Eu não sou o presidente. Cada pessoa, com seu médico de confiança, deve decidir o que fazer. Mas isso sou eu. O presidente é o presidente. Não foi só o presidente que politizou. Todo mundo politizou, a esquerda politizou. As pessoas começaram a chamar a cloroquina de “remédio do Bolsonaro”. Então, acho que a coisa não caminhou bem. Eu prefiro tomar outro rumo. Agora, o que mais me espanta não é a questão da cloroquina; são as violações aos direitos, garantias e liberdades individuais. Isso está sendo muito mal conduzido no nosso país. Governadores, prefeitos prendendo pessoas nas ruas; guardas municipais tratando com brutalidade; tirando uma pessoa que está na praia, tomando um sol, sendo que todo médico — a favor ou contra a cloroquina — sabe que a vitamina D e o Sol são essenciais para o combate ao coronavírus. Arrancar a pessoa de uma praia, enfiar em um camburão, levar para a delegacia... Isso é de uma brutalidade. Além de tudo, viola a Constituição.

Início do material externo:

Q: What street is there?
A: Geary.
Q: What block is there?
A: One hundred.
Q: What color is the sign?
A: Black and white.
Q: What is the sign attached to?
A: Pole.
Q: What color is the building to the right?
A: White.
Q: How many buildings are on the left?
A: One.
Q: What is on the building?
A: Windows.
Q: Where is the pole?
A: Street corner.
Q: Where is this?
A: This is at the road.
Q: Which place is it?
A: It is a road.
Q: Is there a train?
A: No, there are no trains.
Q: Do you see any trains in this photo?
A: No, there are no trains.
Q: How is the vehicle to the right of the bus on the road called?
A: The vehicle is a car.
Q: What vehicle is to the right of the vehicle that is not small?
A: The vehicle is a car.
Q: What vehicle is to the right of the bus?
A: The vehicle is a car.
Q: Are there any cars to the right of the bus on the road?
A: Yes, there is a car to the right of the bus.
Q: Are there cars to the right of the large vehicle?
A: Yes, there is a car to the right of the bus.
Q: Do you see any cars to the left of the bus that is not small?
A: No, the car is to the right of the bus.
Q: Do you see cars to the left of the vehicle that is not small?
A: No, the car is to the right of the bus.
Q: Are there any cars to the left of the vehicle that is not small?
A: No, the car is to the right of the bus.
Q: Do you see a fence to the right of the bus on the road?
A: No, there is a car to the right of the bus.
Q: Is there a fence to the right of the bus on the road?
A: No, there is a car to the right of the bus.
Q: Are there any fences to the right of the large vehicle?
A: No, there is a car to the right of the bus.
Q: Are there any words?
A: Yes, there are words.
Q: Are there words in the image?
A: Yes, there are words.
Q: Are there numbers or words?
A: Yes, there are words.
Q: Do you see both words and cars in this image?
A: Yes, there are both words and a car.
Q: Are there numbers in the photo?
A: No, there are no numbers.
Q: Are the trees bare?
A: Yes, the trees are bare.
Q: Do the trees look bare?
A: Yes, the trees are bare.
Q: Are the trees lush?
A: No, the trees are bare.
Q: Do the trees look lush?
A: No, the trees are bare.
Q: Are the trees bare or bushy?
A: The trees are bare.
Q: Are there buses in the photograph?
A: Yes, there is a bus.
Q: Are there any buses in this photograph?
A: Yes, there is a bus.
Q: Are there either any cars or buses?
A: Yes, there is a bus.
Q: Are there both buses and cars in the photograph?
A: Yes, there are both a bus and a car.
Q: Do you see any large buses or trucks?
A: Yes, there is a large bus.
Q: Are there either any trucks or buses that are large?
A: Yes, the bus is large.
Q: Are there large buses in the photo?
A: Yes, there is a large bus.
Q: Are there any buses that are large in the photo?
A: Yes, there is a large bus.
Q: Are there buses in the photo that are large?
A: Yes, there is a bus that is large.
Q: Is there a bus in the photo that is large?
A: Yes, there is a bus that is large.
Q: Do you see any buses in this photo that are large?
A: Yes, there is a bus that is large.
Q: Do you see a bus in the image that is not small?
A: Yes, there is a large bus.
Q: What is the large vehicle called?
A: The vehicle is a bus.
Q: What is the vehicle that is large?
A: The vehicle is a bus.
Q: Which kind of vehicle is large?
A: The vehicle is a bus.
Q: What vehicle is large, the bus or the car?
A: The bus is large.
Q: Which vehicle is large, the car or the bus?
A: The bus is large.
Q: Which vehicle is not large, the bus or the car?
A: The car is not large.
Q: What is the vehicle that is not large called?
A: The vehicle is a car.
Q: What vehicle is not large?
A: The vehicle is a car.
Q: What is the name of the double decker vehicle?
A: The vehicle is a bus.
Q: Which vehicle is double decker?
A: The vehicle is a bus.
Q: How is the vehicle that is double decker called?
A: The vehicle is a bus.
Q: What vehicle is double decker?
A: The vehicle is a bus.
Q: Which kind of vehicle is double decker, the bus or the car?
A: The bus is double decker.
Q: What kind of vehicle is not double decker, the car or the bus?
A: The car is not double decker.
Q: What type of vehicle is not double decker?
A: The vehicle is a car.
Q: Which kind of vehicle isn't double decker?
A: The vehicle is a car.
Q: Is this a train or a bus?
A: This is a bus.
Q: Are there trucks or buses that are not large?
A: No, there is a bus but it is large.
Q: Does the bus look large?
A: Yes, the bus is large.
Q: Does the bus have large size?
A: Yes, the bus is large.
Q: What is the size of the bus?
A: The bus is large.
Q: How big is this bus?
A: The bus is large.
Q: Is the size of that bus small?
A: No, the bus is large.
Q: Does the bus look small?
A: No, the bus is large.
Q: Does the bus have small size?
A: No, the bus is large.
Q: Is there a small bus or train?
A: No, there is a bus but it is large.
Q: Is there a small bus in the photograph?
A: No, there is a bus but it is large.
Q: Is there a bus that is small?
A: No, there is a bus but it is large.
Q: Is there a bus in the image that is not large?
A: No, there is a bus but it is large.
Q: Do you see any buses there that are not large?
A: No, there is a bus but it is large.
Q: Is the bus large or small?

A senhora é investigada no inquérito das fake news. E há uma discussão sobre o tema no Congresso. Como enxerga isso?
Enxergo com muita preocupação e perplexidade. Estamos vivendo um dos inquéritos mais obscuros deste país. É extremamente preocupante, para mim, que sou advogada, do meio jurídico, ver todas as irregularidades que foram feitas nesse processo. E não importa que o procurador da República tenha ratificado em parte, e que o plenário do Supremo tenha ratificado. Os vícios desse processo não se sanaram porque violam o sistema acusatório brasileiro. Outra coisa: fake news é um crime que não existe. Estão querendo imputar às pessoas um crime que não existe. Fico muito preocupada com esse inquérito, com o outro das manifestações chamadas de antidemocráticas. De antidemocráticas, não têm nada. Povo na rua é que é democracia. Cria-se uma narrativa e as pessoas vão repetindo, até criar uma verdade na cabeça das pessoas, e elas ficam impossibilitadas de enxergar a realidade. Abomino essa prática, essa narrativa. Vou lutar contra isso todos os dias, como cidadã e como parlamentar. Como investigada, fico indignada. Não aceito ser investigada nesse processo, que sei que não fiz prática nenhuma de fake news. O que acontece é que querem calar a minha opinião. Aquelas pessoas que não veem o mundo como eu vejo, que não respeitam a pluralidade de ideias, que não respeitam a democracia — embora digam que sim —, querem calar os conservadores. Eu não aceito.